Warum Mikrokredite Erfolg haben

Mikrokreditprogramme schließen eine Lücke der bestehenden Finanzsysteme. Armen bleibt der Zugang zu konventionellen Krediten versperrt, da sie kaum Sicherheiten bieten können und der Erlös aus kleinen Darlehen die Transaktionskosten einer Bank nicht abdeckt.

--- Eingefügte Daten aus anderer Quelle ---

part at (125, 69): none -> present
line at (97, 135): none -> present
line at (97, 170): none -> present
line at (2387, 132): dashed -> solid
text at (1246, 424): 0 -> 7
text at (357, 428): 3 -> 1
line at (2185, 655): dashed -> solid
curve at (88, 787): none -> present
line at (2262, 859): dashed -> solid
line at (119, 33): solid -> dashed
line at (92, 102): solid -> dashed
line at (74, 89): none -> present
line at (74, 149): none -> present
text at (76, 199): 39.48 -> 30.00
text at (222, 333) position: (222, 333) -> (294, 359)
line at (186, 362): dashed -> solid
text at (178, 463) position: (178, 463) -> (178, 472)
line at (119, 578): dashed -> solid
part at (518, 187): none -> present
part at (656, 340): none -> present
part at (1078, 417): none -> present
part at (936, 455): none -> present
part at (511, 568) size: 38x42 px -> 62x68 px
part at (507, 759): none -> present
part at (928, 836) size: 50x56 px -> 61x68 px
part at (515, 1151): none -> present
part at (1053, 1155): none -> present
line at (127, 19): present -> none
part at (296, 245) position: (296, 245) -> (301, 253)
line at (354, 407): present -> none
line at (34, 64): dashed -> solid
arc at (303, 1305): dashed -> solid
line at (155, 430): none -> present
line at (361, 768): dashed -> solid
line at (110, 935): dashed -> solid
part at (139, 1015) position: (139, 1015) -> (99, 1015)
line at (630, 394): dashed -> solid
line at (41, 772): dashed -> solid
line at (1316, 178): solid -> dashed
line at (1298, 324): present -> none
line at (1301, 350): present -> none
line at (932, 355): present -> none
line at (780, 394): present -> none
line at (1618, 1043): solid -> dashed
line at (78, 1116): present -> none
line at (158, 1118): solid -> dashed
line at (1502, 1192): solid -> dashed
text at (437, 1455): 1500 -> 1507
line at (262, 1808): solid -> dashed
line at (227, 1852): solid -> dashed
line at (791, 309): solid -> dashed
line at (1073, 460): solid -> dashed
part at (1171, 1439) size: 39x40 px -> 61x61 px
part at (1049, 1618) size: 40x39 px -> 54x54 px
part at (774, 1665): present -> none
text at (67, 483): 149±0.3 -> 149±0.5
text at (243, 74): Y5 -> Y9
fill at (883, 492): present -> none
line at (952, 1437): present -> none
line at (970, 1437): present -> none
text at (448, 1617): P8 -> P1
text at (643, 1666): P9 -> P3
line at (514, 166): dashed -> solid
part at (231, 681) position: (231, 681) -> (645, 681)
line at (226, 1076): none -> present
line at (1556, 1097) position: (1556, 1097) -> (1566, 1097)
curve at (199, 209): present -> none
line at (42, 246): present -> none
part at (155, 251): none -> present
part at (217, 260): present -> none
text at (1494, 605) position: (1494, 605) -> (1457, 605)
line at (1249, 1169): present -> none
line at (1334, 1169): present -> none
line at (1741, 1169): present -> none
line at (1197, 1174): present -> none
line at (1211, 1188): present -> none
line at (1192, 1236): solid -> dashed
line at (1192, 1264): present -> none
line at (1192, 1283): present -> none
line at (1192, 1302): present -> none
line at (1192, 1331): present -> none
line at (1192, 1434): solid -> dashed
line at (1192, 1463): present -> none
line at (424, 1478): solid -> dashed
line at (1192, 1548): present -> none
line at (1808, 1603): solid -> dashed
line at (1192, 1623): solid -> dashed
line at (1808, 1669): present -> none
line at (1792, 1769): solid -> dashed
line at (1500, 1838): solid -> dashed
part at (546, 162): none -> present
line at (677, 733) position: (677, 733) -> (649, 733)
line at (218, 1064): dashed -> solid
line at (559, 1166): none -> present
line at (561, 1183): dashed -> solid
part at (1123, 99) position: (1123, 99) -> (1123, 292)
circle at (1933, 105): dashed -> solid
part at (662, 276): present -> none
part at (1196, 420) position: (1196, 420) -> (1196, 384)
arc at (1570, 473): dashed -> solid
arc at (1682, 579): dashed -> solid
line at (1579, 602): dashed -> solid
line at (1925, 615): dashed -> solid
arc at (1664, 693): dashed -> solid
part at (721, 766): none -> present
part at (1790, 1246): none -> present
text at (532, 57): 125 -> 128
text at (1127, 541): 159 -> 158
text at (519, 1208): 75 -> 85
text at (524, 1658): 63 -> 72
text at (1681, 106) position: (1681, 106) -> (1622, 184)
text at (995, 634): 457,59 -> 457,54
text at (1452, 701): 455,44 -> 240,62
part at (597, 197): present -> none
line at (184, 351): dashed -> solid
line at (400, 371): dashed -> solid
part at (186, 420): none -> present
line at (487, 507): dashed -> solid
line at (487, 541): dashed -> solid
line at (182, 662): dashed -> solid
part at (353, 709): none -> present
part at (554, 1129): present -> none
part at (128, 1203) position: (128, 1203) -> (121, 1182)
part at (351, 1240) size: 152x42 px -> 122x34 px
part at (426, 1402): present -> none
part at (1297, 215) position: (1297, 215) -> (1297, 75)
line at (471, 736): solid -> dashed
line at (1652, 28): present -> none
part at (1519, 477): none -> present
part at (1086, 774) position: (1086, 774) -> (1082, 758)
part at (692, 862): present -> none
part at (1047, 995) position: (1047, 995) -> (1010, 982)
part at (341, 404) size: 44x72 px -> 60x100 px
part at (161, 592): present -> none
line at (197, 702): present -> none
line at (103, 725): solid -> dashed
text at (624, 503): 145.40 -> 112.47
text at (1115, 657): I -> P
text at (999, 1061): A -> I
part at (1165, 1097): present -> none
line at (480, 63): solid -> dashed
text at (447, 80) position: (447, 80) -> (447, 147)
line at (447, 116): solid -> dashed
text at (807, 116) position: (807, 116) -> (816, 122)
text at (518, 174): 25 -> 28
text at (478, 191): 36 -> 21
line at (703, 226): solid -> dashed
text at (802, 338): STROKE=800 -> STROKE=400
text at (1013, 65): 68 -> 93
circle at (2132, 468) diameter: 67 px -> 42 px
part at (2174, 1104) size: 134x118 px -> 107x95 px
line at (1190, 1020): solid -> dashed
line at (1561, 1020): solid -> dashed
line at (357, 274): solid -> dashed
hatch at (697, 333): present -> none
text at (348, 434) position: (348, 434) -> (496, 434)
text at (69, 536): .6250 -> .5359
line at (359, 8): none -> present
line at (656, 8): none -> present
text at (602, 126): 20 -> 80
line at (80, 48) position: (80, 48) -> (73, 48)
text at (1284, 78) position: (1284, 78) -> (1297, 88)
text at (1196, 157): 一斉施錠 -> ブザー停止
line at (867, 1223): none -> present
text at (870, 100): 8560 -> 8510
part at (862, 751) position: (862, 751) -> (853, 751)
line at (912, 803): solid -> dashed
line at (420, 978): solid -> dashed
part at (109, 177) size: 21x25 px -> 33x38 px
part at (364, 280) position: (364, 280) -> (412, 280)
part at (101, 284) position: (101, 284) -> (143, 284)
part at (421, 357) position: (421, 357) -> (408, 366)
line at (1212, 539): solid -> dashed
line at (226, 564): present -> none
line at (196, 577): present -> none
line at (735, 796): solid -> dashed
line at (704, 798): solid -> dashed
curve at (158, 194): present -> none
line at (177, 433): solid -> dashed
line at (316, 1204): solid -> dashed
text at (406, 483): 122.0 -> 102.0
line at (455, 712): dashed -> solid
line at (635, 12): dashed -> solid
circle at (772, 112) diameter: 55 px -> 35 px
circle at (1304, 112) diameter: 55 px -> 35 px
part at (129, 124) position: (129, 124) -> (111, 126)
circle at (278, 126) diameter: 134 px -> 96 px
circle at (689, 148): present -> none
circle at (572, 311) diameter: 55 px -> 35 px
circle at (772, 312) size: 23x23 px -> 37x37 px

Zahlreiche selbständige Erwerbsmöglichkeiten bleiben ungenutzt, obwohl insbesondere in Entwicklungsländern oft nur ein paar US-Dollar Startkapital nötig wären.

Aufzuzeigen, daß diese Hürden genommen werden und Arme eine Existenz für sich und ihre Familien aufbauen können, ist das eigentliche Verdienst der Pioniere des Mikrokredits. Eine Palette unterschiedlicher Kredittechniken wurde ersonnen. Die Bildung von „Solidaritätsgruppen“ unter den KreditnehmerInnen erlaubt es etwa, Kontrollfunktionen auszulagern und die Gruppe gemeinsam in die Pflicht zu nehmen.

Das senkt die Kosten und erhöht die Rückzahlungsquote. Andere MFIs setzen auf die Betreuung bestehender Dorfgemeinschaften („Village Lending“). Weitere Techniken sind die Akzeptanz ungewöhnlicher Kreditsicherheiten, etwa von Fahrrädern oder Schmuck.

Auch eine Art „Krediteskalation“ wird eingesetzt: Nach anfänglich kleinen Beträgen wird der Kreditrahmen aufgestockt. So konnten Mikrofinanzinstitutionen wie die Grameen Bank in Bangladesch den Beweis führen, daß Arme und insbesondere Frauen ausgezeichnete Kreditkunden sind – die Rückzahlungsquoten liegen bei 98%.

Mit dem Angebot von Spardienstleistungen schließlich wird dem Bedarf der Armen entsprochen, Einkommensausfälle und unvorhergesehene Ausgaben überbrücken bzw. finanzieren zu können, und auch die Kapitalbildung ermöglicht.